The influx of foreign students (Gronigen, Maastricht) has nothing to do with the 'quality', and everything to do with the fact that they (a) offer Bachelor degrees in English, and (b) offer these degrees at just under €2000 per year to EU students, as opposed to the 9k it costs for the equivalent degree in England.

At the end of the day, a BA, BSc or BEng is the key to most grad jobs, regardless of where it was obtained (snobs can rave about Oxbridge or Ivy league right after this post).

Most degree content quickly becomes obsolete anyway and your 'work experience' outweighs it by the time you go for your second or third job interview.

By osita | December 12, 2012 6:30 PM

The government should take credit for stimulating more people to take Masters Degrees. It wasn't their brilliant strategy of 'fines', all that did was upset people. It was their inability to create jobs. Rather than be homeless and jobless, these youth continue in education, and after a Masters it will be a PhD. This is known as "hidden unemployment".

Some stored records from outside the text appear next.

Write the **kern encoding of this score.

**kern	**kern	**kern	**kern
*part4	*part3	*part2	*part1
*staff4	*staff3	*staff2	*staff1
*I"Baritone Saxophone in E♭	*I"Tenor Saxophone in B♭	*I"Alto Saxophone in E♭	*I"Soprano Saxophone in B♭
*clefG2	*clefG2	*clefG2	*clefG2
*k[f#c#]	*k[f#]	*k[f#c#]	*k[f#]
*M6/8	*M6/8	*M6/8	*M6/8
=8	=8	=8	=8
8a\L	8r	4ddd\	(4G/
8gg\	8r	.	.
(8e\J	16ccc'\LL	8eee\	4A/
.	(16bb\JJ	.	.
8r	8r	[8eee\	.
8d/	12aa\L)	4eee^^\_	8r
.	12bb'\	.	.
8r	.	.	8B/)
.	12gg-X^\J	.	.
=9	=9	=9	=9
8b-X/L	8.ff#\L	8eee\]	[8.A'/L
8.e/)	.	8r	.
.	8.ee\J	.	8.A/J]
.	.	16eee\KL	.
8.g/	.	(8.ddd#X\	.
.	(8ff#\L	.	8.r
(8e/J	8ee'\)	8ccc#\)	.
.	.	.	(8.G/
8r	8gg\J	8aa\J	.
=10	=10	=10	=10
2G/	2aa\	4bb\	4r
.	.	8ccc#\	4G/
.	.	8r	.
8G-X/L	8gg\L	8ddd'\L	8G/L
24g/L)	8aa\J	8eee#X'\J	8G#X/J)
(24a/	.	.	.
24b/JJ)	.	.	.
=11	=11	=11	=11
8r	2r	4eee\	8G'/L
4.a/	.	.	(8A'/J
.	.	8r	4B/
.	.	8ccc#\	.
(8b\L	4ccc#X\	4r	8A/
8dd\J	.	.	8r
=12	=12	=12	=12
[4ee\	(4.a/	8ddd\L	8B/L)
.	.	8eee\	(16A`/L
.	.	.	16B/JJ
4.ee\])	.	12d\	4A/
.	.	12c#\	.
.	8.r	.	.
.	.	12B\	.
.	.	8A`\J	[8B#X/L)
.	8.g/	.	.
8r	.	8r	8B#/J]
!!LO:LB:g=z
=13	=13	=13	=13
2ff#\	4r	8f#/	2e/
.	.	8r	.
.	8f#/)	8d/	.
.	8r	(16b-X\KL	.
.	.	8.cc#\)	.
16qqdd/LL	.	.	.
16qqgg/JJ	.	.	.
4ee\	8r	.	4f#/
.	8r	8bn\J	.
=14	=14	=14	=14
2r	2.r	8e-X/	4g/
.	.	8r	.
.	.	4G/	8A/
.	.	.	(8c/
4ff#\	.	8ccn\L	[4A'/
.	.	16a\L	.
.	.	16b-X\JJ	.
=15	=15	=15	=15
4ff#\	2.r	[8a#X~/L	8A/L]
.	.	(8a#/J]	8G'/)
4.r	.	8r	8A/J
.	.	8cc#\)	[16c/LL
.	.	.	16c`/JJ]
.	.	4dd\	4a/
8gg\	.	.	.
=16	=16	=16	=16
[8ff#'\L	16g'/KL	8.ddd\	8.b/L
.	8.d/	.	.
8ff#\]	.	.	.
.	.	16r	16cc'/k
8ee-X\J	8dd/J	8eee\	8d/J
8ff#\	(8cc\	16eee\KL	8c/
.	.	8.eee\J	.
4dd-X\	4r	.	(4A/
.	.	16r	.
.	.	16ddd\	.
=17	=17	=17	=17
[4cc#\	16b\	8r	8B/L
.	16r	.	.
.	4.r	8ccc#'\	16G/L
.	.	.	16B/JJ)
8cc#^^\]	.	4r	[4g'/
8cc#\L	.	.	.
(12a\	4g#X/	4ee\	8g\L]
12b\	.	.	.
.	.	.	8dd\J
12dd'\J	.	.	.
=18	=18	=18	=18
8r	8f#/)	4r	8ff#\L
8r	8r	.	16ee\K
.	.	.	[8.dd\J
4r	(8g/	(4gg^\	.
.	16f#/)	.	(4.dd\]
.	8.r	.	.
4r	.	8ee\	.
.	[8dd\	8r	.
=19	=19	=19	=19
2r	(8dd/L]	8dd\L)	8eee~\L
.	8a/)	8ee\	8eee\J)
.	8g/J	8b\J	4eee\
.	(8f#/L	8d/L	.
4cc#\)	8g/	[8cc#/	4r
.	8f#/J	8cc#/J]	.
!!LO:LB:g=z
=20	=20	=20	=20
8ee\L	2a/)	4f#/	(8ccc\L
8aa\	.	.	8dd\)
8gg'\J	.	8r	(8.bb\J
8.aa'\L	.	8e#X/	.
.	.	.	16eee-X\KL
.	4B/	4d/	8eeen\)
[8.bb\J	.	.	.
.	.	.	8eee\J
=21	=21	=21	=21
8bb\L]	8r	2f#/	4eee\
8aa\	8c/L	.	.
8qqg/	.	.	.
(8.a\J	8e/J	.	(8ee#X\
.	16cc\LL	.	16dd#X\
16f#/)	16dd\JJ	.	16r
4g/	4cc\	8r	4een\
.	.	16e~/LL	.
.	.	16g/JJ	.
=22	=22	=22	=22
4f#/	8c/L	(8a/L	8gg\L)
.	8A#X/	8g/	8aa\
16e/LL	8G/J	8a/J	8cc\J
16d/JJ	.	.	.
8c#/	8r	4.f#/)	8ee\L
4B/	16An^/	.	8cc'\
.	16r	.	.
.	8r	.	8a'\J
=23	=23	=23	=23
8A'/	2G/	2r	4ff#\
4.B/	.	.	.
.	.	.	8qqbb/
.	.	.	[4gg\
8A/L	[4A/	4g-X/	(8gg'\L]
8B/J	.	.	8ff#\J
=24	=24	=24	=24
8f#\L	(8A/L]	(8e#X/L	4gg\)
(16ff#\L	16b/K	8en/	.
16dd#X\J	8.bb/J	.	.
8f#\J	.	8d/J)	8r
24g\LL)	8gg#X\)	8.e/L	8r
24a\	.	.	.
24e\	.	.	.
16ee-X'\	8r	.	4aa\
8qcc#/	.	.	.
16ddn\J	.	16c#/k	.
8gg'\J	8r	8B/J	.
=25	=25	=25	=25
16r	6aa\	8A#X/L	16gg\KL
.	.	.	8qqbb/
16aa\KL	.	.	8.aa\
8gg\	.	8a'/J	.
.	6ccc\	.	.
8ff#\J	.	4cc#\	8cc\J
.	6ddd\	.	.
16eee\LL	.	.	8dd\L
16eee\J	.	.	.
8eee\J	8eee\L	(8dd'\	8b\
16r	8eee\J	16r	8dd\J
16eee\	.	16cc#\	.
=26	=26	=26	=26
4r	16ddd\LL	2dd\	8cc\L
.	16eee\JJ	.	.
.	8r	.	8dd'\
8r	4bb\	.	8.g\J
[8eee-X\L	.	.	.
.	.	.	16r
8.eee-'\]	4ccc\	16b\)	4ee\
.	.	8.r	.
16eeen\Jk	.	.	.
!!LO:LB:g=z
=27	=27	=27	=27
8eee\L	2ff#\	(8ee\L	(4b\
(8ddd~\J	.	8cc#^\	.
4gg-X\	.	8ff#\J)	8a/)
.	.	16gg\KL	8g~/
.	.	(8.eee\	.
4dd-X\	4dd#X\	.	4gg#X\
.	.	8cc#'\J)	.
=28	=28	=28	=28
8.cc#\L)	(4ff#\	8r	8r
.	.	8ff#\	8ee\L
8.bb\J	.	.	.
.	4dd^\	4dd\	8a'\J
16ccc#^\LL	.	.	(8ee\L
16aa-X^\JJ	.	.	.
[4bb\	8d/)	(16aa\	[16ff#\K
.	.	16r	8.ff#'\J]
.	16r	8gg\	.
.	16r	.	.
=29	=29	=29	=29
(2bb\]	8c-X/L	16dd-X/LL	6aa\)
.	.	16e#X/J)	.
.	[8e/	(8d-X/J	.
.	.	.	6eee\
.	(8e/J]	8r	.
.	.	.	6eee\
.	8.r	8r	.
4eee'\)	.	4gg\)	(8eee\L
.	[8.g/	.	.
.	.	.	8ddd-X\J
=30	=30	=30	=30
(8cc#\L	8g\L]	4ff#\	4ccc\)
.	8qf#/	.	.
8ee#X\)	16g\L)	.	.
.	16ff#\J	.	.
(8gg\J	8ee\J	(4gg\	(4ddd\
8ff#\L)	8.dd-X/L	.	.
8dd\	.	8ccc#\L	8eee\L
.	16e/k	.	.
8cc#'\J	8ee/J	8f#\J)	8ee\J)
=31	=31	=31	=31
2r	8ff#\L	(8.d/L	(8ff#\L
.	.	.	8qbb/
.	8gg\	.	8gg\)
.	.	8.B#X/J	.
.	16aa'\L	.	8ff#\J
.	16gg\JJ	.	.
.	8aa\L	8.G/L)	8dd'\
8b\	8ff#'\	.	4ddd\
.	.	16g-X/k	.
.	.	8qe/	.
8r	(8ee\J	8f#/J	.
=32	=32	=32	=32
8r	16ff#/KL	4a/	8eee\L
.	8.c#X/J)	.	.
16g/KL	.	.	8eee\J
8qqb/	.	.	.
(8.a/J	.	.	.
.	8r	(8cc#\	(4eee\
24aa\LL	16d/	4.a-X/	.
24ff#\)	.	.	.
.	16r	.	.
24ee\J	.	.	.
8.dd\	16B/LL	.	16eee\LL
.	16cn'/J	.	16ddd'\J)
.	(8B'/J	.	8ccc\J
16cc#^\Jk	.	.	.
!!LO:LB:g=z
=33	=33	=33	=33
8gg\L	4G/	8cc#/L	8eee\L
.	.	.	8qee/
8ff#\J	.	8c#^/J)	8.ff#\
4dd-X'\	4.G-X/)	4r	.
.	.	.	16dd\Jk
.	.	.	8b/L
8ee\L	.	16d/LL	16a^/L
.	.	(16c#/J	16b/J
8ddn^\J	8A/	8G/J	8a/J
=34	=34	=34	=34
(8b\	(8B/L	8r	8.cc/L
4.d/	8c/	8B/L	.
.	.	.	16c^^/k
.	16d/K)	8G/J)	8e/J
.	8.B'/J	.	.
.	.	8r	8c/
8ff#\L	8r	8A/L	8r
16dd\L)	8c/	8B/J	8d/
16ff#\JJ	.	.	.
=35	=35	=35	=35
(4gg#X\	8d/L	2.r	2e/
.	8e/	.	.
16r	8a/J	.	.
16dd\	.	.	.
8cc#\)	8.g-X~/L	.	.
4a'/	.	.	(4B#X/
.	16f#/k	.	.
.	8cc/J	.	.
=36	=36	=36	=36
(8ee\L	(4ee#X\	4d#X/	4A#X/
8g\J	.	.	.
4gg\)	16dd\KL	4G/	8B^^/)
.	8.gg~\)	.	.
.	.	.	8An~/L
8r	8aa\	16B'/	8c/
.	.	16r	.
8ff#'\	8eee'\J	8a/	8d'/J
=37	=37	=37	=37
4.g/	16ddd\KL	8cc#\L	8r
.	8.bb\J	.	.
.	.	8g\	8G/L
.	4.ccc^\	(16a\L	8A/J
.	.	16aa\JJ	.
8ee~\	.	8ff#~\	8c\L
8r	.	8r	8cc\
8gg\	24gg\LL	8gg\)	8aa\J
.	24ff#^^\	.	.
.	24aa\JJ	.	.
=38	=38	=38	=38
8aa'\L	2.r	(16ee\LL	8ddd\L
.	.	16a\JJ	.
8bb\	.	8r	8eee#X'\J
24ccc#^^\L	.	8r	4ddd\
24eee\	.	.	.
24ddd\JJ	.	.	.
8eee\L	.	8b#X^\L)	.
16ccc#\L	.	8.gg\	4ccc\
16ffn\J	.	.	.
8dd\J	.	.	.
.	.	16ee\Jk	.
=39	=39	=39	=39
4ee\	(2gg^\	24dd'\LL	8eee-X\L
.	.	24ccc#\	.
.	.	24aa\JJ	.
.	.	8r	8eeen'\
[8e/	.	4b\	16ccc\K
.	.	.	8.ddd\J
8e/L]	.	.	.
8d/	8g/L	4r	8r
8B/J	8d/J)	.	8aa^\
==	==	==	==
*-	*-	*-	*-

By jaycee | December 12, 2012 7:03 PM

Is it just me or is the dramatic title stat not confirmed anywhere in the article?

Where are the stats to back up the claim that more than half are still in education??

36% is a third and definitely not more than half. Unless we are also including young people under 17, a group in which close to 100% would be in education

By Reader | December 13, 2012 12:51 AM

It is ok to offer degree in english but non domestic students should pay a higher fee. There should be three categories of fees, domestic, eu non domestic, outside eu to be fair to the taxpayers.

By ufo | December 13, 2012 8:42 AM

If they cannot get a job, it is better to continue to study than to do nothing. Gov must attract more firms and create jobs.

By auto | December 13, 2012 8:52 AM

jaycee, "hidden unemployed" will be really unemployed right after graduation if their studies are pointless and unrelated to the job market.
What's the point in pushing youngsters to graduate in any subject as long as they graduate, rather than promote the knowledge areas which at present are not covered by Dutch workforce but by highly skilled immigrants?
There are jobs for skilled people, but plenty of them are not accessible to Dutch graduates because of the wrong study experience.